Repeat the records word for word, excluding any picture.
===== Material for the task
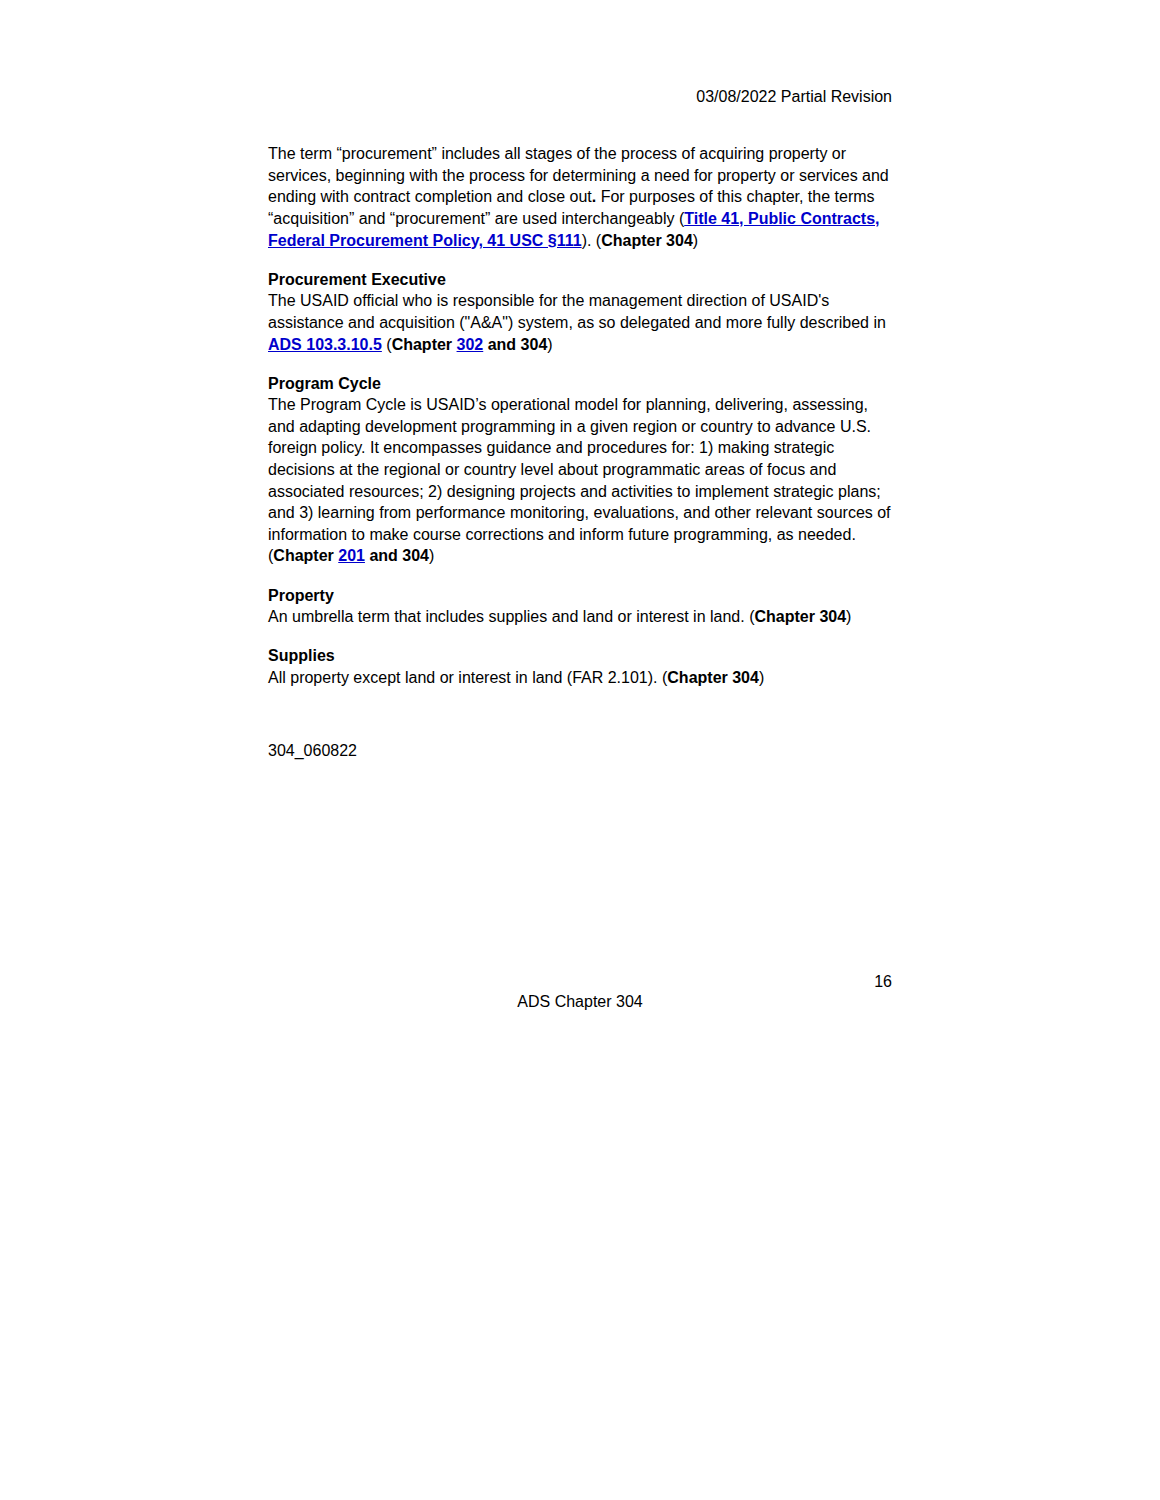03/08/2022 Partial Revision
The term “procurement” includes all stages of the process of acquiring property or services, beginning with the process for determining a need for property or services and ending with contract completion and close out. For purposes of this chapter, the terms “acquisition” and “procurement” are used interchangeably (Title 41, Public Contracts, Federal Procurement Policy, 41 USC §111). (Chapter 304)
Procurement Executive
The USAID official who is responsible for the management direction of USAID's assistance and acquisition ("A&A") system, as so delegated and more fully described in ADS 103.3.10.5 (Chapter 302 and 304)
Program Cycle
The Program Cycle is USAID’s operational model for planning, delivering, assessing, and adapting development programming in a given region or country to advance U.S. foreign policy. It encompasses guidance and procedures for: 1) making strategic decisions at the regional or country level about programmatic areas of focus and associated resources; 2) designing projects and activities to implement strategic plans; and 3) learning from performance monitoring, evaluations, and other relevant sources of information to make course corrections and inform future programming, as needed. (Chapter 201 and 304)
Property
An umbrella term that includes supplies and land or interest in land. (Chapter 304)
Supplies
All property except land or interest in land (FAR 2.101). (Chapter 304)
304_060822
ADS Chapter 304 16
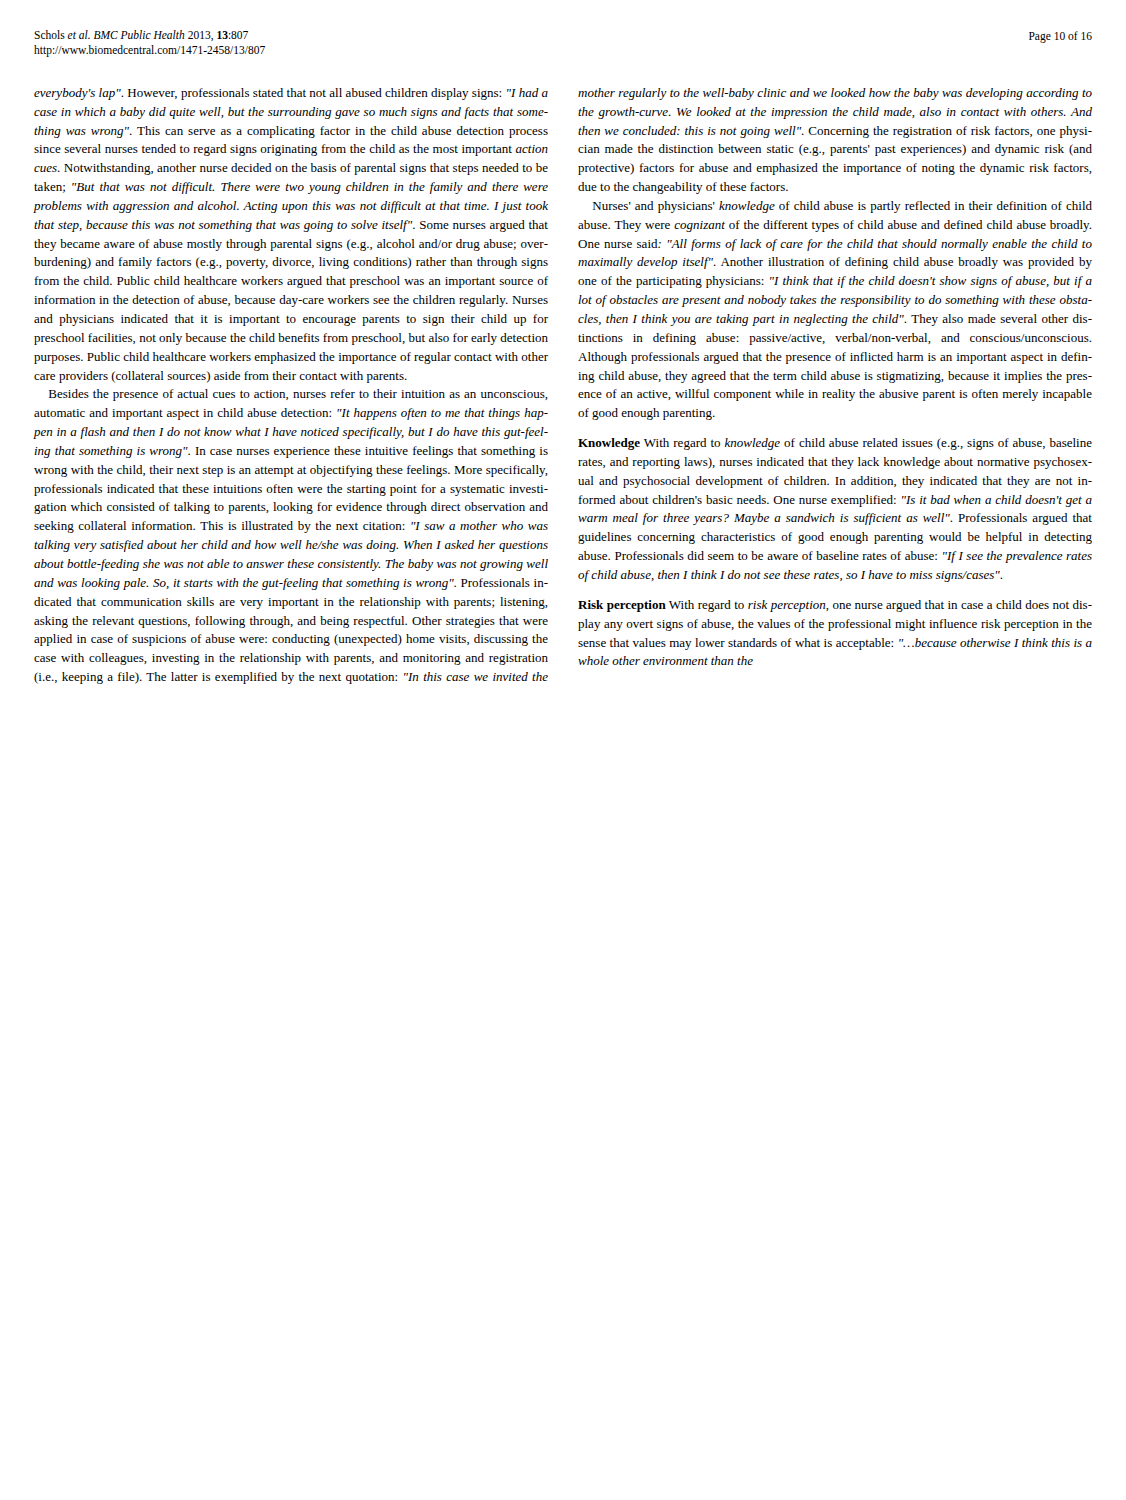Schols et al. BMC Public Health 2013, 13:807
http://www.biomedcentral.com/1471-2458/13/807
Page 10 of 16
everybody's lap". However, professionals stated that not all abused children display signs: "I had a case in which a baby did quite well, but the surrounding gave so much signs and facts that something was wrong". This can serve as a complicating factor in the child abuse detection process since several nurses tended to regard signs originating from the child as the most important action cues. Notwithstanding, another nurse decided on the basis of parental signs that steps needed to be taken; "But that was not difficult. There were two young children in the family and there were problems with aggression and alcohol. Acting upon this was not difficult at that time. I just took that step, because this was not something that was going to solve itself". Some nurses argued that they became aware of abuse mostly through parental signs (e.g., alcohol and/or drug abuse; overburdening) and family factors (e.g., poverty, divorce, living conditions) rather than through signs from the child. Public child healthcare workers argued that preschool was an important source of information in the detection of abuse, because day-care workers see the children regularly. Nurses and physicians indicated that it is important to encourage parents to sign their child up for preschool facilities, not only because the child benefits from preschool, but also for early detection purposes. Public child healthcare workers emphasized the importance of regular contact with other care providers (collateral sources) aside from their contact with parents.
Besides the presence of actual cues to action, nurses refer to their intuition as an unconscious, automatic and important aspect in child abuse detection: "It happens often to me that things happen in a flash and then I do not know what I have noticed specifically, but I do have this gut-feeling that something is wrong". In case nurses experience these intuitive feelings that something is wrong with the child, their next step is an attempt at objectifying these feelings. More specifically, professionals indicated that these intuitions often were the starting point for a systematic investigation which consisted of talking to parents, looking for evidence through direct observation and seeking collateral information. This is illustrated by the next citation: "I saw a mother who was talking very satisfied about her child and how well he/she was doing. When I asked her questions about bottle-feeding she was not able to answer these consistently. The baby was not growing well and was looking pale. So, it starts with the gut-feeling that something is wrong". Professionals indicated that communication skills are very important in the relationship with parents; listening, asking the relevant questions, following through, and being respectful. Other strategies that were applied in case of suspicions of abuse were: conducting (unexpected) home visits, discussing the case with colleagues, investing in the relationship with parents, and monitoring and registration (i.e., keeping a file). The latter is exemplified by the next quotation: "In this case we invited the mother regularly to the well-baby clinic and we looked how the baby was developing according to the growth-curve. We looked at the impression the child made, also in contact with others. And then we concluded: this is not going well". Concerning the registration of risk factors, one physician made the distinction between static (e.g., parents' past experiences) and dynamic risk (and protective) factors for abuse and emphasized the importance of noting the dynamic risk factors, due to the changeability of these factors.
Nurses' and physicians' knowledge of child abuse is partly reflected in their definition of child abuse. They were cognizant of the different types of child abuse and defined child abuse broadly. One nurse said: "All forms of lack of care for the child that should normally enable the child to maximally develop itself". Another illustration of defining child abuse broadly was provided by one of the participating physicians: "I think that if the child doesn't show signs of abuse, but if a lot of obstacles are present and nobody takes the responsibility to do something with these obstacles, then I think you are taking part in neglecting the child". They also made several other distinctions in defining abuse: passive/active, verbal/non-verbal, and conscious/unconscious. Although professionals argued that the presence of inflicted harm is an important aspect in defining child abuse, they agreed that the term child abuse is stigmatizing, because it implies the presence of an active, willful component while in reality the abusive parent is often merely incapable of good enough parenting.
Knowledge With regard to knowledge of child abuse related issues (e.g., signs of abuse, baseline rates, and reporting laws), nurses indicated that they lack knowledge about normative psychosexual and psychosocial development of children. In addition, they indicated that they are not informed about children's basic needs. One nurse exemplified: "Is it bad when a child doesn't get a warm meal for three years? Maybe a sandwich is sufficient as well". Professionals argued that guidelines concerning characteristics of good enough parenting would be helpful in detecting abuse. Professionals did seem to be aware of baseline rates of abuse: "If I see the prevalence rates of child abuse, then I think I do not see these rates, so I have to miss signs/cases".
Risk perception With regard to risk perception, one nurse argued that in case a child does not display any overt signs of abuse, the values of the professional might influence risk perception in the sense that values may lower standards of what is acceptable: "…because otherwise I think this is a whole other environment than the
==========
**Expected answer:**
03/08/2022 Partial Revision
The term “procurement” includes all stages of the process of acquiring property or services, beginning with the process for determining a need for property or services and ending with contract completion and close out. For purposes of this chapter, the terms “acquisition” and “procurement” are used interchangeably (Title 41, Public Contracts, Federal Procurement Policy, 41 USC §111). (Chapter 304)
Procurement Executive
The USAID official who is responsible for the management direction of USAID's assistance and acquisition ("A&A") system, as so delegated and more fully described in ADS 103.3.10.5 (Chapter 302 and 304)
Program Cycle
The Program Cycle is USAID’s operational model for planning, delivering, assessing, and adapting development programming in a given region or country to advance U.S. foreign policy. It encompasses guidance and procedures for: 1) making strategic decisions at the regional or country level about programmatic areas of focus and associated resources; 2) designing projects and activities to implement strategic plans; and 3) learning from performance monitoring, evaluations, and other relevant sources of information to make course corrections and inform future programming, as needed. (Chapter 201 and 304)
Property
An umbrella term that includes supplies and land or interest in land. (Chapter 304)
Supplies
All property except land or interest in land (FAR 2.101). (Chapter 304)
304_060822
ADS Chapter 304 16
Schols et al. BMC Public Health 2013, 13:807
http://www.biomedcentral.com/1471-2458/13/807
Page 10 of 16
everybody's lap". However, professionals stated that not all abused children display signs: "I had a case in which a baby did quite well, but the surrounding gave so much signs and facts that something was wrong". This can serve as a complicating factor in the child abuse detection process since several nurses tended to regard signs originating from the child as the most important action cues. Notwithstanding, another nurse decided on the basis of parental signs that steps needed to be taken; "But that was not difficult. There were two young children in the family and there were problems with aggression and alcohol. Acting upon this was not difficult at that time. I just took that step, because this was not something that was going to solve itself". Some nurses argued that they became aware of abuse mostly through parental signs (e.g., alcohol and/or drug abuse; overburdening) and family factors (e.g., poverty, divorce, living conditions) rather than through signs from the child. Public child healthcare workers argued that preschool was an important source of information in the detection of abuse, because day-care workers see the children regularly. Nurses and physicians indicated that it is important to encourage parents to sign their child up for preschool facilities, not only because the child benefits from preschool, but also for early detection purposes. Public child healthcare workers emphasized the importance of regular contact with other care providers (collateral sources) aside from their contact with parents.
Besides the presence of actual cues to action, nurses refer to their intuition as an unconscious, automatic and important aspect in child abuse detection: "It happens often to me that things happen in a flash and then I do not know what I have noticed specifically, but I do have this gut-feeling that something is wrong". In case nurses experience these intuitive feelings that something is wrong with the child, their next step is an attempt at objectifying these feelings. More specifically, professionals indicated that these intuitions often were the starting point for a systematic investigation which consisted of talking to parents, looking for evidence through direct observation and seeking collateral information. This is illustrated by the next citation: "I saw a mother who was talking very satisfied about her child and how well he/she was doing. When I asked her questions about bottle-feeding she was not able to answer these consistently. The baby was not growing well and was looking pale. So, it starts with the gut-feeling that something is wrong". Professionals indicated that communication skills are very important in the relationship with parents; listening, asking the relevant questions, following through, and being respectful. Other strategies that were applied in case of suspicions of abuse were: conducting (unexpected) home visits, discussing the case with colleagues, investing in the relationship with parents, and monitoring and registration (i.e., keeping a file). The latter is exemplified by the next quotation: "In this case we invited the mother regularly to the well-baby clinic and we looked how the baby was developing according to the growth-curve. We looked at the impression the child made, also in contact with others. And then we concluded: this is not going well". Concerning the registration of risk factors, one physician made the distinction between static (e.g., parents' past experiences) and dynamic risk (and protective) factors for abuse and emphasized the importance of noting the dynamic risk factors, due to the changeability of these factors.
Nurses' and physicians' knowledge of child abuse is partly reflected in their definition of child abuse. They were cognizant of the different types of child abuse and defined child abuse broadly. One nurse said: "All forms of lack of care for the child that should normally enable the child to maximally develop itself". Another illustration of defining child abuse broadly was provided by one of the participating physicians: "I think that if the child doesn't show signs of abuse, but if a lot of obstacles are present and nobody takes the responsibility to do something with these obstacles, then I think you are taking part in neglecting the child". They also made several other distinctions in defining abuse: passive/active, verbal/non-verbal, and conscious/unconscious. Although professionals argued that the presence of inflicted harm is an important aspect in defining child abuse, they agreed that the term child abuse is stigmatizing, because it implies the presence of an active, willful component while in reality the abusive parent is often merely incapable of good enough parenting.
Knowledge With regard to knowledge of child abuse related issues (e.g., signs of abuse, baseline rates, and reporting laws), nurses indicated that they lack knowledge about normative psychosexual and psychosocial development of children. In addition, they indicated that they are not informed about children's basic needs. One nurse exemplified: "Is it bad when a child doesn't get a warm meal for three years? Maybe a sandwich is sufficient as well". Professionals argued that guidelines concerning characteristics of good enough parenting would be helpful in detecting abuse. Professionals did seem to be aware of baseline rates of abuse: "If I see the prevalence rates of child abuse, then I think I do not see these rates, so I have to miss signs/cases".
Risk perception With regard to risk perception, one nurse argued that in case a child does not display any overt signs of abuse, the values of the professional might influence risk perception in the sense that values may lower standards of what is acceptable: "…because otherwise I think this is a whole other environment than the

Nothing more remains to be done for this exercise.